### Exercise aim:
Identify the lines in the data below that contain "into" and give only how many there are.

### Collected data:
+ + + + +
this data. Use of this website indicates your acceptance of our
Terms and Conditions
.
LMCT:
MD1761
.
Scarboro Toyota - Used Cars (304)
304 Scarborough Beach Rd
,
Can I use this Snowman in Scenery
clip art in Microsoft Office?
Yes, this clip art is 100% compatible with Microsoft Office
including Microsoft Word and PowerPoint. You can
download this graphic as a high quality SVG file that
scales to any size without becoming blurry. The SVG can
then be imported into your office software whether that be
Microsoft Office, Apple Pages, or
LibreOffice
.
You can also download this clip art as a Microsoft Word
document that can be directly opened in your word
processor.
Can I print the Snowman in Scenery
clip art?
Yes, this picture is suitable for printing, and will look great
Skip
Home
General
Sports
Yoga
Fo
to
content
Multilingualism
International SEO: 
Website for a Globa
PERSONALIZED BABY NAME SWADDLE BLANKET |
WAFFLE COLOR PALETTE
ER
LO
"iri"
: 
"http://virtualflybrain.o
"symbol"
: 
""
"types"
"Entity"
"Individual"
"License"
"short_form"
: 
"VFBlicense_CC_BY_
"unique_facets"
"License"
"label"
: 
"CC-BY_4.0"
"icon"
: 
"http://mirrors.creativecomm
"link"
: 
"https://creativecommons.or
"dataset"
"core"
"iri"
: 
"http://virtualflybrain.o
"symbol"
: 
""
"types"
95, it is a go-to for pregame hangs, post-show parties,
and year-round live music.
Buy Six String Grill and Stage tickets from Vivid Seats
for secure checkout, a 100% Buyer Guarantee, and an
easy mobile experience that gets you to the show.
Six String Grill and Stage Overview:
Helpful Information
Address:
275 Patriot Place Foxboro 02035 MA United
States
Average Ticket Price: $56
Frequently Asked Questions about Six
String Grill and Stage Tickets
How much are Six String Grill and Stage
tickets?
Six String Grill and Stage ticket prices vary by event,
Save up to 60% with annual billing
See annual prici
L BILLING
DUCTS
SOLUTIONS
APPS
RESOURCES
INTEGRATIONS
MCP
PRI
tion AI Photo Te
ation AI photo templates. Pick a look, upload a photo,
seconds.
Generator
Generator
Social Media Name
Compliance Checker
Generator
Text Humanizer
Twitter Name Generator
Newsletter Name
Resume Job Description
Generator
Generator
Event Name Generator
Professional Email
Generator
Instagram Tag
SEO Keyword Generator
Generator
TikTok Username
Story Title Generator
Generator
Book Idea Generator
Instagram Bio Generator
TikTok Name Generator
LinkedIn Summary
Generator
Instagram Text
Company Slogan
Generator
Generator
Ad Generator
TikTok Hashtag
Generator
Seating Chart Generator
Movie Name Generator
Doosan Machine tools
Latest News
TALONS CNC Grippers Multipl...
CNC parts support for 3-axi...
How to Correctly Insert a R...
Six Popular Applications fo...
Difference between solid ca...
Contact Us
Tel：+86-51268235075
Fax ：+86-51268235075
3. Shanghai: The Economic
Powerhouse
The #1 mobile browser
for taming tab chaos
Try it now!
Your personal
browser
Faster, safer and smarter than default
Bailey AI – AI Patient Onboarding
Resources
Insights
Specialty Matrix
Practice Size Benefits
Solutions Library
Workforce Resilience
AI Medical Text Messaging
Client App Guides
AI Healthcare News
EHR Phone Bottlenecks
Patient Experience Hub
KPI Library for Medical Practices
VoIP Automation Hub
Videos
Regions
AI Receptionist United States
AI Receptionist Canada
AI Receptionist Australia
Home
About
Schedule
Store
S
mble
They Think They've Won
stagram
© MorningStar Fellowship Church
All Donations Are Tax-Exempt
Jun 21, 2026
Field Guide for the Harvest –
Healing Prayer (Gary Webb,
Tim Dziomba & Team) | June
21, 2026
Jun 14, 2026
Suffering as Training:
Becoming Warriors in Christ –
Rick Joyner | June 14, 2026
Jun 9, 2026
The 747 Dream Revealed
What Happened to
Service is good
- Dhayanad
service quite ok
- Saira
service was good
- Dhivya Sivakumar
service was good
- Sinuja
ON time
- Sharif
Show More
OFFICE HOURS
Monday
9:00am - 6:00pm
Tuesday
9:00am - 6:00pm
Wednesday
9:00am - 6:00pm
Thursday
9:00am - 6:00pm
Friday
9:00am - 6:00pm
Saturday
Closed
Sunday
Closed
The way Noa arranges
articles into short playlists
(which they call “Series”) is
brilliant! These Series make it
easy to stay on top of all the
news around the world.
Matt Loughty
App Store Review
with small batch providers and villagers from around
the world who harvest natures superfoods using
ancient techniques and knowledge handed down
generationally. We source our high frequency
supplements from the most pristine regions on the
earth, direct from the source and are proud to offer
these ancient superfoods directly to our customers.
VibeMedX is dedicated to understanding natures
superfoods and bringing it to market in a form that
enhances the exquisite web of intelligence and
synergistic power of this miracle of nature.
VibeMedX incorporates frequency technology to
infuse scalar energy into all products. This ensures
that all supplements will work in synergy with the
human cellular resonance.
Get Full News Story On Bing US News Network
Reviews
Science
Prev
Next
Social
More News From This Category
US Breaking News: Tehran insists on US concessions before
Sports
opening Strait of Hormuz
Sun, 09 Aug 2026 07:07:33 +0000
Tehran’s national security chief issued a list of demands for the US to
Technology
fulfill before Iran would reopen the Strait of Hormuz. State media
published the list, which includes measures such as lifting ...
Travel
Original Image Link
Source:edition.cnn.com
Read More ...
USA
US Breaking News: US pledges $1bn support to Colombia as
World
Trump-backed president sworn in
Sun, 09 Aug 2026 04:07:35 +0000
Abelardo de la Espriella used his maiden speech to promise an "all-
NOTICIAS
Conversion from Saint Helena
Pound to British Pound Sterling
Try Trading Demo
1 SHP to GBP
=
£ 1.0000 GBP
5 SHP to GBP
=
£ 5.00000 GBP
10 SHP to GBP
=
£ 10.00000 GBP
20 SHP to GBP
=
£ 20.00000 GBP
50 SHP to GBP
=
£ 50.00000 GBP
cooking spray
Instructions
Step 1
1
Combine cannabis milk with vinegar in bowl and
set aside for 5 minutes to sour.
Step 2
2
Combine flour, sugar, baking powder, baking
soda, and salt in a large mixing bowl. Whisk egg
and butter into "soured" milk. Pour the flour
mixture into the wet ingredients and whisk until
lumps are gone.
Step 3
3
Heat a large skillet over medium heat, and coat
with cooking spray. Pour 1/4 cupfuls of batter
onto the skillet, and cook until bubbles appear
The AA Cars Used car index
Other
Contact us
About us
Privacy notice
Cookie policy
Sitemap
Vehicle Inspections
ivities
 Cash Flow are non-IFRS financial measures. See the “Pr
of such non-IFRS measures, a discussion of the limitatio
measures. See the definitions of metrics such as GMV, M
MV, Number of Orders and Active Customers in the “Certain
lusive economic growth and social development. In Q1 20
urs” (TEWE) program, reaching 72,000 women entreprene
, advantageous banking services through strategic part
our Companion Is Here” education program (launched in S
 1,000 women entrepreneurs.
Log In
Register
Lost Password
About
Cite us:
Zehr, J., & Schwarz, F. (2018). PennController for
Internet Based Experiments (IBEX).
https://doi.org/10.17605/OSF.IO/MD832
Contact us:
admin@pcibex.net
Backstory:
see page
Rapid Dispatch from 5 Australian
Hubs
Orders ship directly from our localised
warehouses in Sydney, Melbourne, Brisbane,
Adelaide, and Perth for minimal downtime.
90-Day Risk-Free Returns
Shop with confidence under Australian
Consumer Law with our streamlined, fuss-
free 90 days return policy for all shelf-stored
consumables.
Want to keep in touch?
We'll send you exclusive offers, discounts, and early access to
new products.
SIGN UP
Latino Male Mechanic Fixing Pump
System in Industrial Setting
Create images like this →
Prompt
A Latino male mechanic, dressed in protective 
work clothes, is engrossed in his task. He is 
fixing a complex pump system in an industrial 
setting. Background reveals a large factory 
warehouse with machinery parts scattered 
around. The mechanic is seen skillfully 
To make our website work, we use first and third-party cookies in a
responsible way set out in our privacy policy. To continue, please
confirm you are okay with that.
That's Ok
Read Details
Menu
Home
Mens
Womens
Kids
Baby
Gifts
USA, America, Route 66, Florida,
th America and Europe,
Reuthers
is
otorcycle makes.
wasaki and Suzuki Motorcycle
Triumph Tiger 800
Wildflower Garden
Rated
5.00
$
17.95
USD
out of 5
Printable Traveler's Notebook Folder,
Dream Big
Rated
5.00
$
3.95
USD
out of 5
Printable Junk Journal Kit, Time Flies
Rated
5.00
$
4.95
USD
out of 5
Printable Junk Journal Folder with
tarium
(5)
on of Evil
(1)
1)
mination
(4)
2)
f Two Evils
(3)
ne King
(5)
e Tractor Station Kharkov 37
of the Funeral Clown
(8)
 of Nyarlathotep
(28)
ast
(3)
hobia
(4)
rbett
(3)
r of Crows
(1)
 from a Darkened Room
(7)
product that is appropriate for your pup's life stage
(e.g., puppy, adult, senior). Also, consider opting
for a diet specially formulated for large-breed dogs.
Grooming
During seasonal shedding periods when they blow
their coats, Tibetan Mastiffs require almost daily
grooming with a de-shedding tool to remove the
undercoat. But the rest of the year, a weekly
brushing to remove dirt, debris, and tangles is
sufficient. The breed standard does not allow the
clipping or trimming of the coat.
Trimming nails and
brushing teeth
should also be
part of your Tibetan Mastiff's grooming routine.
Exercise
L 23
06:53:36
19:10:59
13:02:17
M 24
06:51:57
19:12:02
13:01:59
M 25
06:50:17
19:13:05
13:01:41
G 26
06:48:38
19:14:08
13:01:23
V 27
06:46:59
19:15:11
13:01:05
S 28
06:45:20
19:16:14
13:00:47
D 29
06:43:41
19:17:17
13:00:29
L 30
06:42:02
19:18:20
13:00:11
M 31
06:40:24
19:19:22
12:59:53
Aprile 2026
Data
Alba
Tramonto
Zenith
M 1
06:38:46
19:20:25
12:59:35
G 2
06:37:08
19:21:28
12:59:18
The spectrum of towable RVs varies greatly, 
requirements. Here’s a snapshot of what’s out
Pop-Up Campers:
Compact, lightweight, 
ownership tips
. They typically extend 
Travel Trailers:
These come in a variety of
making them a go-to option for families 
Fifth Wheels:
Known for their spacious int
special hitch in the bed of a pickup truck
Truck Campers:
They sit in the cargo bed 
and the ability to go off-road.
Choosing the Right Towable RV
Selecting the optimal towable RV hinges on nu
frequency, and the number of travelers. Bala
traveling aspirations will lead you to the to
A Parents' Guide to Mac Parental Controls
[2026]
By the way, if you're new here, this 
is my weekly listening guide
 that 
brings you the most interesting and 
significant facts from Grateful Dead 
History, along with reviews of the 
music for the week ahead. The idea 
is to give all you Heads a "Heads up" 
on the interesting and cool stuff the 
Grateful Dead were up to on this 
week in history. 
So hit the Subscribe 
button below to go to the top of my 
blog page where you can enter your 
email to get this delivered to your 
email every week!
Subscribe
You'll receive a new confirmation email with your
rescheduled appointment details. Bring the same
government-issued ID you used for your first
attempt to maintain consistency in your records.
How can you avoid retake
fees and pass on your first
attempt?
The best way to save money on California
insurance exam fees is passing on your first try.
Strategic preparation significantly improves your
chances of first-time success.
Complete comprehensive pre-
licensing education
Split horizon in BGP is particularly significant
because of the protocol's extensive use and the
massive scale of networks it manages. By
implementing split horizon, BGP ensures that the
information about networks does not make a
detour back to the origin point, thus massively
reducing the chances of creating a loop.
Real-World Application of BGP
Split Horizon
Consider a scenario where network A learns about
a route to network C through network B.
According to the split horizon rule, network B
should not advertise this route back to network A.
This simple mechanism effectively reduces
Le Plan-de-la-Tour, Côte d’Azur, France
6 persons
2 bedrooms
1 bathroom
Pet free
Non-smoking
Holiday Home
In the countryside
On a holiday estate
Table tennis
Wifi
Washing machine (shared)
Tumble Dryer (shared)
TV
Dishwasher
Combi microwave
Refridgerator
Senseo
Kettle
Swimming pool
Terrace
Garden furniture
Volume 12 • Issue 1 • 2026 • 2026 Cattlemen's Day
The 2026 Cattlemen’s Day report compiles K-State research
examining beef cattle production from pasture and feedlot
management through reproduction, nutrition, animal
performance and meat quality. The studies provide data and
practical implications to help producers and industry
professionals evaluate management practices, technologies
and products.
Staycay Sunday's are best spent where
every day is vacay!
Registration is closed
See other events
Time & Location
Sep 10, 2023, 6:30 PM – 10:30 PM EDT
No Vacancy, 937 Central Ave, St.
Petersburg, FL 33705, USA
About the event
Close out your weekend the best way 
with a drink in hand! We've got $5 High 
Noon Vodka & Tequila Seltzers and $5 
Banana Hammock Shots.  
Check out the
+ + + + +
### Problem solution:
5